— Extrait présenté —

Des mini reportages sur la vie et les gens de la "capitale du sud". En marges de l'actualité brûlante pour faire découvrir une Chine tantôt drôle, tantôt poignante.
Lumière de l’Aube m’invite à manger un jour, sous le prétexte chaleureux de se revoir, de prendre des nouvelles de nos vies mutuelles. Incidemment, il a aussi un certain nombre de questions à me poser concernant un livre de philosophie qui lui donne du mal.
Un autre que moi aurait pu le prendre mal et envoyer balader cet ami intéressé qui pense à vous lorsqu’il a besoin de vous, mais je ne suis pas en position de refuser, et je me frotte les mains à l’idée de faire de la philosophie, de préférence de l’aride, de la pure, de la conceptuelle, histoire de donner à mon cerveau une nourriture de jour de fête.
Nous passons une journée entière à expliquer les théories de Schleiermacher sur la traduction. Six heures de discussion sur les phrases soulignées par Lumière de l’Aube. J’offre à mon âme intellective une petite surprise party kantienne. Expliquer à un Chinois intelligent, mais tout à fait ignorant de ces choses, la seconde maxime de la raison pratique afin de comprendre ce qu’est « l’exigence d’universalité », c’est un plaisir égal ou supérieur à un bon repas. Donner à son esprit des phrases difficiles à comprendre, c’est un peu comme donner à son palais un alcool complexe et puissant (un whisky irlandais, par exemple, distillé à trois reprise si je ne m’abuse.)

[Données de compréhension de graphiques]
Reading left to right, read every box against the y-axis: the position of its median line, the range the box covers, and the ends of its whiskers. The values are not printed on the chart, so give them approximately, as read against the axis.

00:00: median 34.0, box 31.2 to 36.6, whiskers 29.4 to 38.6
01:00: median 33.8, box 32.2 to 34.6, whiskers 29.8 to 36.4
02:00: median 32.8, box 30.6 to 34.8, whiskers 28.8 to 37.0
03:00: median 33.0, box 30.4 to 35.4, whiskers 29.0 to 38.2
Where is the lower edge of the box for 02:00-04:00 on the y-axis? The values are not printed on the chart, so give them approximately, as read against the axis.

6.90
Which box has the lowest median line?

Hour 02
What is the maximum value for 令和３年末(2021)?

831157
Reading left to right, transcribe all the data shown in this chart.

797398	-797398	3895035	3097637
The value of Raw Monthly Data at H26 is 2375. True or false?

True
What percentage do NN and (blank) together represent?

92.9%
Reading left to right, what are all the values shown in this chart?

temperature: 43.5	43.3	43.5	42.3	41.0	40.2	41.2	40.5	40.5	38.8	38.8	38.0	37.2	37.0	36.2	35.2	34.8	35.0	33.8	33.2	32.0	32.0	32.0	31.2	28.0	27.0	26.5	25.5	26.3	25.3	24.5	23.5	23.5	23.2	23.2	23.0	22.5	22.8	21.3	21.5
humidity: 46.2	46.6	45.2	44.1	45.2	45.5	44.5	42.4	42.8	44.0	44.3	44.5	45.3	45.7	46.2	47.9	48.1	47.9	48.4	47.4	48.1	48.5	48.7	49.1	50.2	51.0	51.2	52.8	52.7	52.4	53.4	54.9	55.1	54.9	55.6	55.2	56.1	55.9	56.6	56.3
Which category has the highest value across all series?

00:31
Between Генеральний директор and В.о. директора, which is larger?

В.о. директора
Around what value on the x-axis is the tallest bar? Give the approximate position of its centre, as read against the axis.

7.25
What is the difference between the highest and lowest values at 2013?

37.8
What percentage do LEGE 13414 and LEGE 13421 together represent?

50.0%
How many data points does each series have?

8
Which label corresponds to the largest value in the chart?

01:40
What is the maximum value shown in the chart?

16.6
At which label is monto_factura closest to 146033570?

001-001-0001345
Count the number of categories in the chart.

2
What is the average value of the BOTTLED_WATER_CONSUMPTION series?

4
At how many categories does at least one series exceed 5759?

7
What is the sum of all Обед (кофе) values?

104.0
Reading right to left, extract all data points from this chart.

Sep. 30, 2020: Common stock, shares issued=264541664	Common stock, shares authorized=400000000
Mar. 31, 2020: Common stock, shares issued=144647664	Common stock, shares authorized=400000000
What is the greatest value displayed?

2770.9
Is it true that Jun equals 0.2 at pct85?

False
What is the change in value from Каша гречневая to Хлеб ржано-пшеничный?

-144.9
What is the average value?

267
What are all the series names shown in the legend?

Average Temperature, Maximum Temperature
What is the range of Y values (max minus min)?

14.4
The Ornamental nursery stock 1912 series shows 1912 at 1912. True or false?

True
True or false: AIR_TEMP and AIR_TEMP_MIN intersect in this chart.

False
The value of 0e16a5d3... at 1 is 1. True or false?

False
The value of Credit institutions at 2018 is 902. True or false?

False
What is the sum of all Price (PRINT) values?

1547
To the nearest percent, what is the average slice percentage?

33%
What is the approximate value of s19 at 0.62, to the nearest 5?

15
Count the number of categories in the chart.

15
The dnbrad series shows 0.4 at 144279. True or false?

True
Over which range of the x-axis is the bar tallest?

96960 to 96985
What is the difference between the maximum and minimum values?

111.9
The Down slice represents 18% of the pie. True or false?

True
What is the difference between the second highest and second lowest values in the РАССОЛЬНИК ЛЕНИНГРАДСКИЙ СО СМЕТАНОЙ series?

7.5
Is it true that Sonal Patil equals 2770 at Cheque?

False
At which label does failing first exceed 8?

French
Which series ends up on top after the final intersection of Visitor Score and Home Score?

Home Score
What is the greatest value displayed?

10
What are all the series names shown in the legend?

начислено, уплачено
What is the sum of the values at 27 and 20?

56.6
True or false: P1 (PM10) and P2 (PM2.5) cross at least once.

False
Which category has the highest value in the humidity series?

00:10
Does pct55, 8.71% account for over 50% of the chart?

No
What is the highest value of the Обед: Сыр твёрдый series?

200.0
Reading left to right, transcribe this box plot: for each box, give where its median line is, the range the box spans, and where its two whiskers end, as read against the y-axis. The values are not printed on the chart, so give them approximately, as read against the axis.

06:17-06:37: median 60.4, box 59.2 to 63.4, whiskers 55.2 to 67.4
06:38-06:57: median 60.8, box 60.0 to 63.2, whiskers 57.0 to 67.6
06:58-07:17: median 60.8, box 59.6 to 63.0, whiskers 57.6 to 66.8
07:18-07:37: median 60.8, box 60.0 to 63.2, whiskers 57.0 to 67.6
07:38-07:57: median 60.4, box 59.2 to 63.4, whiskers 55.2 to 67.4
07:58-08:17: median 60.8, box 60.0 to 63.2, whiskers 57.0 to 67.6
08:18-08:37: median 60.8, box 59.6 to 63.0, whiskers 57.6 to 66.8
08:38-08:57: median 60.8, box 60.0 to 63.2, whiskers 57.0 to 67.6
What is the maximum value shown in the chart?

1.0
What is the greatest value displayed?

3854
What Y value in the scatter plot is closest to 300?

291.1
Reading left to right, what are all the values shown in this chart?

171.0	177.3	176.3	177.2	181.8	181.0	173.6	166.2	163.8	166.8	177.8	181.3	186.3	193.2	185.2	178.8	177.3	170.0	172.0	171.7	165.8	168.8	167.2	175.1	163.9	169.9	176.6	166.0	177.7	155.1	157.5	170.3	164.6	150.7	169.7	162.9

— Exercices à faire —
#1 Relevez, dans l'extrait, les trois adjectifs qui précisent quel genre de philosophie est souhaité « de préférence ».
#2 D'après l'extrait, combien d'heures dure la discussion sur les phrases soulignées par Lumière de l'Aube ?
#3 Recopiez fidèlement le passage de l'extrait qui va de « Un autre que » jusqu'à « jour de fête. ».
Seul l'extrait sert de base pour répondre, sans recourir aux lignes.

— Corrigés par exercice —
#1 aride, pure, conceptuelle

#2 Six heures.

#3
Un autre que moi aurait pu le prendre mal et envoyer balader cet ami intéressé qui pense à vous lorsqu’il a besoin de vous, mais je ne suis pas en position de refuser, et je me frotte les mains à l’idée de faire de la philosophie, de préférence de l’aride, de la pure, de la conceptuelle, histoire de donner à mon cerveau une nourriture de jour de fête.